EXERCISE DATA START

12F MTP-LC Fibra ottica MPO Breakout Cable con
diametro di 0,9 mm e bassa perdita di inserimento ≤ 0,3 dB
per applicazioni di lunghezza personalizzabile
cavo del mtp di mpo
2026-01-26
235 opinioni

EXERCISE DATA END

> EXERCISE:
After reading the material above, repeat all of it exactly.

> ANSWER SECTION:
12F MTP-LC Fibra ottica MPO Breakout Cable con
diametro di 0,9 mm e bassa perdita di inserimento ≤ 0,3 dB
per applicazioni di lunghezza personalizzabile
cavo del mtp di mpo
2026-01-26
235 opinioni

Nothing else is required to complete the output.